Matrimoni, i giochi ufficiali, le danze celtiche: un momento in cui essere
eleganti, essere se stessi e ricordare a chi si appartiene.
Ho chiuso gli
occhi: pensa in Italia uno che dice “Vado a votare” mettendo l’abito più bello, magari quello del
matrimonio. Si vede che è sera e ho voglia di sognare. Forse è meglio scegliere
il posto adatto per farlo.
LA CITTA’ DELLA
LUCE
Ci vuole sempre un
istante solenne quando ci si congeda dagli amici. Girare per Dundee è tutto
tranne che facile, persino la notte, con le deviazioni impartite a ripetizione.
Ma c’è un modo per
abbracciarla interamente: si chiama Dundee Law. Quest’ultima parola è gaelica,
non inglese: non c’entra con la legge, bensì significa collina. Siamo a 174
metri sul mare e c’è un memoriale dedicato ai caduti delle guerre.
Lo spazio di
manovra qui è minimo e non possiamo sostare a lungo, ma è una sera meravigliosa
per cui salire e divorare il panorama con gli occhi. Limpido, il cielo, che
spesso viene percosso dal vento a Dundee. Sembra una piccola Los Angeles, la
città delle luci, della vita, cantata dai Doors.
Ma non è la canzone
con cui chiudo il viaggio, perché questa notte è già sospinta verso il domani.
Verso il ritorno a Edimburgo, passando dalle infinite campagne e salutando
l’ormai imminente Ryder Cup dai cui cartelli si viene tempestati.

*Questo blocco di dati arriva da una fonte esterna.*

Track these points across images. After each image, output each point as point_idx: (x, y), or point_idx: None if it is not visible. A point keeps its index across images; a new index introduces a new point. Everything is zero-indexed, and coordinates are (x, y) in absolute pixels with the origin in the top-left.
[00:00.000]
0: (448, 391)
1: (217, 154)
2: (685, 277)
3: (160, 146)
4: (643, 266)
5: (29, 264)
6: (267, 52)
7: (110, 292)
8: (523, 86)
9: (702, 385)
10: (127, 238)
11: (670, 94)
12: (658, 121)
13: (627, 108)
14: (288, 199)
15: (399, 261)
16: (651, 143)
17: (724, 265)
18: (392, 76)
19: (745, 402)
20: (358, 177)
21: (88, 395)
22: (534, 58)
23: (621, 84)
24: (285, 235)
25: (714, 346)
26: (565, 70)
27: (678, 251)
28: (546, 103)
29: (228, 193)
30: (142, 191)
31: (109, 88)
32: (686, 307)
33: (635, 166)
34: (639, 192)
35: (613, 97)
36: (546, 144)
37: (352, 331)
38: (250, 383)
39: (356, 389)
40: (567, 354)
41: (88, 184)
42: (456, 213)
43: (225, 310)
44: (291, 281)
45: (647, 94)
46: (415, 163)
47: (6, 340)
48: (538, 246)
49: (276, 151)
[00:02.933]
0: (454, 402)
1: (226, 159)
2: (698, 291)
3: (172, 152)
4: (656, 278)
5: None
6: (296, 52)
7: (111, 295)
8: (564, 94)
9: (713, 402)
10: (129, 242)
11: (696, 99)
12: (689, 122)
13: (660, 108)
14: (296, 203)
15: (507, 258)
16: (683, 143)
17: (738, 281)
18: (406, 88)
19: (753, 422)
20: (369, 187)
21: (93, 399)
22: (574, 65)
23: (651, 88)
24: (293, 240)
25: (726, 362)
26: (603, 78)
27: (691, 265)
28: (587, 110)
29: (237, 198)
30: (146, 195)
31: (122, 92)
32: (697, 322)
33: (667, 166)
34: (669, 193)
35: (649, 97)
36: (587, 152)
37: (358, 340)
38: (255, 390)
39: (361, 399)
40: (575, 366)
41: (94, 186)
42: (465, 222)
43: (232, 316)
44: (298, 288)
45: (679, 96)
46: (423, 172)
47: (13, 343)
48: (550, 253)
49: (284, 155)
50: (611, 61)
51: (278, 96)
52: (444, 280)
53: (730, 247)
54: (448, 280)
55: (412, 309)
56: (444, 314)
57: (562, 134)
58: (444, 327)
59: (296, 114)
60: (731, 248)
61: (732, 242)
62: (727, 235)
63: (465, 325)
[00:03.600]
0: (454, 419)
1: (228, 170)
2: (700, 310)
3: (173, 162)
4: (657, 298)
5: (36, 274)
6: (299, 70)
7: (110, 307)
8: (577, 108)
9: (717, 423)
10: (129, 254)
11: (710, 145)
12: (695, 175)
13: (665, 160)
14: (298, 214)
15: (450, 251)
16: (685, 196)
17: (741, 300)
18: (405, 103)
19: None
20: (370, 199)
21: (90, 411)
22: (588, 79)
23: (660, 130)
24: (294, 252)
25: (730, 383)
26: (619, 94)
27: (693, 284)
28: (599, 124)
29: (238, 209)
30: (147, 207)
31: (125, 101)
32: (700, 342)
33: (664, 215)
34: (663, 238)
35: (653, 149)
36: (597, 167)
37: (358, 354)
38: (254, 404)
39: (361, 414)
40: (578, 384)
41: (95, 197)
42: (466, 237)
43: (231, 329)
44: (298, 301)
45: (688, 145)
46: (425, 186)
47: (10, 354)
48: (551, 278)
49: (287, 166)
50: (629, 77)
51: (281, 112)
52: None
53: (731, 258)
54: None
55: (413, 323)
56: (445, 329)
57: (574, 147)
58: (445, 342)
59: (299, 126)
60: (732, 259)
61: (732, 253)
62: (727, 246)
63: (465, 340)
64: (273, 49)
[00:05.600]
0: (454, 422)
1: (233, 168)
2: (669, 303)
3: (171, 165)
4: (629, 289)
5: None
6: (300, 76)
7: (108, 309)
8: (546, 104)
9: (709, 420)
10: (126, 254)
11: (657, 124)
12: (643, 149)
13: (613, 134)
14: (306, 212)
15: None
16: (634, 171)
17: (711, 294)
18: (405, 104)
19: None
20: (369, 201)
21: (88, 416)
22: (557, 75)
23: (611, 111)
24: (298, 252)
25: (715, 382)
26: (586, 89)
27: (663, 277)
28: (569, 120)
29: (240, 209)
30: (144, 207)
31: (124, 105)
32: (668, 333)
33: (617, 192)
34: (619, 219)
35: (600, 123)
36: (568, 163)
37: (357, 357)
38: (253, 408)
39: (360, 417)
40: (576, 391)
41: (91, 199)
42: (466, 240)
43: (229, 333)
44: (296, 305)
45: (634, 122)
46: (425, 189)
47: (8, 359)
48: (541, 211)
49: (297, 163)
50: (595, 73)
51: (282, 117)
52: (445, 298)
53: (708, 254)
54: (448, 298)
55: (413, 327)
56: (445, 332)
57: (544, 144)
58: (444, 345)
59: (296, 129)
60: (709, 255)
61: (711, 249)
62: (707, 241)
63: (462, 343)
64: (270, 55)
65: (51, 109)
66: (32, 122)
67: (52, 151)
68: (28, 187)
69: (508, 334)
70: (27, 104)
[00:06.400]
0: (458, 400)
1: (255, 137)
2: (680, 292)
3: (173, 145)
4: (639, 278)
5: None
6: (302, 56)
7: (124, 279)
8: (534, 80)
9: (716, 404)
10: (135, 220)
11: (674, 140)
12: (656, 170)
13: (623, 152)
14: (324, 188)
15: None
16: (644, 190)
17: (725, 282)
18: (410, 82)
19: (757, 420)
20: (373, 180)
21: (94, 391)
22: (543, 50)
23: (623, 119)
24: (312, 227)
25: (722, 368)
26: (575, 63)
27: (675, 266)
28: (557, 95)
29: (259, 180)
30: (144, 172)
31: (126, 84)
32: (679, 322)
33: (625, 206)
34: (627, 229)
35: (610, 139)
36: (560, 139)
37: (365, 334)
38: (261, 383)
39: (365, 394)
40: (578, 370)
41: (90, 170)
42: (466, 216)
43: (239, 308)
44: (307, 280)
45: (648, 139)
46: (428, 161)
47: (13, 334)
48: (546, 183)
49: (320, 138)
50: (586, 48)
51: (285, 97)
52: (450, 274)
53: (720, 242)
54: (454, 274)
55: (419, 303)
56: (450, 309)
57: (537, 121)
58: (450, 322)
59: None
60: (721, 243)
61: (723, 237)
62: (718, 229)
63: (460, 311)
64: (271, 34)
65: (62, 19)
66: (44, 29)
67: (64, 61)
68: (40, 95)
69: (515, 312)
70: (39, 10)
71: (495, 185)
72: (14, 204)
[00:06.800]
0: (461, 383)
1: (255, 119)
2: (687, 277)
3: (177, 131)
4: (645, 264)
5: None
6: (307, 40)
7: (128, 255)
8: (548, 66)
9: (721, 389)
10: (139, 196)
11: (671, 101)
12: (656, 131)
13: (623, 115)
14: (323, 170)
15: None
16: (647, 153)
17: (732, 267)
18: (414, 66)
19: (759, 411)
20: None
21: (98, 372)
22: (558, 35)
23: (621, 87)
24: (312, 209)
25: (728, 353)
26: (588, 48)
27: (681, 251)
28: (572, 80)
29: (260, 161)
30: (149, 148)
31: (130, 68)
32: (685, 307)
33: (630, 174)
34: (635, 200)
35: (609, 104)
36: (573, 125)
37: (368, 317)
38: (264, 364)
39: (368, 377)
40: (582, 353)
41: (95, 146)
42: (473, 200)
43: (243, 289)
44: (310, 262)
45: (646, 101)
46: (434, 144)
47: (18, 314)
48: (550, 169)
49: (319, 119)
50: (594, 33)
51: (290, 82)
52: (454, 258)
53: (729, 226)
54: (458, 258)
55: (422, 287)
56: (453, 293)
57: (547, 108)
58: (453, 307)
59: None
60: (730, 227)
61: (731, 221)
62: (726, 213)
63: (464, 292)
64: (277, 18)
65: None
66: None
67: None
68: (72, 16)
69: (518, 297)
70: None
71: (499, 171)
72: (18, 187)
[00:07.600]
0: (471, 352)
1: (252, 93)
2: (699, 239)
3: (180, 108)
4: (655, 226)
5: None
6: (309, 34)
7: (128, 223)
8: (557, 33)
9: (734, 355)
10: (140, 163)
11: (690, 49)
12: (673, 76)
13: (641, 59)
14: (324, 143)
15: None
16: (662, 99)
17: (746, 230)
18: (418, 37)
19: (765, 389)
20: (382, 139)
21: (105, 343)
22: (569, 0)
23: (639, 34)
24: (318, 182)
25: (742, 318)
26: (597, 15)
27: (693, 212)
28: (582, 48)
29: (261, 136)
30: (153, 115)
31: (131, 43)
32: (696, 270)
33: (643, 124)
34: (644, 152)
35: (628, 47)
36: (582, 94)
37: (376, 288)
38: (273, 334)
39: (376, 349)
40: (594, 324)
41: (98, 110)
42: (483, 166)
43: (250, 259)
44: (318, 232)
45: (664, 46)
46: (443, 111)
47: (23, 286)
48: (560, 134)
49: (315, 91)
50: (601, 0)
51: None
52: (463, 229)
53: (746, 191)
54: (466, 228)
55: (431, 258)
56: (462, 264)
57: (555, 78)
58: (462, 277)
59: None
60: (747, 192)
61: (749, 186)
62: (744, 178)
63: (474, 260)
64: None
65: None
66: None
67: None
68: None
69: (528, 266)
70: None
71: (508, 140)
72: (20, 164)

Verso la
partenza per l’Italia.
Verso il futuro
della Scozia e del Regno Unito, di ogni nazione e di ogni angolo di terra,
comunque si chiamino o si chiameranno un giorno.
La canzone
- WHEN TOMORROW COMES
– Eurythmics
Annie Lennox e
David A. Stewart: lei scozzese, lui inglese. Una miscela esplosiva ed elegante
per la musica britannica, che conquista i fans di tutto il mondo.
Impegnata in molte
cause umanitarie, Annie – ragazza di Aberdeen - non si tira indietro sulla
questione referendaria, ma va con i piedi di piombo: né giocatrice d’azzardo,
né veggente, crede che si tratti di una questione troppo complessa, da
soppesare cautamente. Quando posta su Facebook l’Union Jack, si scatenerà il
putiferio, ma lei replicherà: “Non c’erano messaggi nascosti, io neanche posso
votare non risiedendo lì, spetta solo al popolo scozzese scegliere”.
Andrà giù più
pesante cogliendo i sospiri postreferendari:
“Basta con i sentimenti anti inglesi, crescete”.
Il bello di questa
canzone che vuole essere d’amore, ma di un amore mai stretto nei confini, è
quanto ci sentiamo piccoli nell’universo. E’ che c’è qualcosa di eterno, e lo
ricordano le stelle con la loro luce proveniente da milioni di anni. Quelle
stelle che sulle Highlands hanno un sorriso magnetico e che sulle città di
Scozia impallidiscono di fronte alle luci artificiali sempre più vivaci.
In queste note
d’amore è racchiusa la promessa, per quando il futuro arriverà: esserci,
sempre; essere la persona (o il popolo) che fa la differenza, che aspetta, che
abbraccia chi appare fragile come un bambino.
Essere la persona
su cui si può contare. Quando il domani arriverà, non sarà con un referendum,
sarà anche solo rimanendo fedeli a se stessi. E quel “solo” sta già stretto come
una frontiera.
C’è un sì che si
può pronunciare, sempre, ed è quello che permette di stare accanto all’altro,
in questo mondo pericoloso.
Aspettando il domani, spero che chi ha detto no,
aiuti a ricucire con quella gentilezza, quell’attenzione all’altro che sono
squisitamente scozzesi. E chi ha scritto sì, continui a metterlo in pratica
rimanendo leale a se stesso e alla propria storia.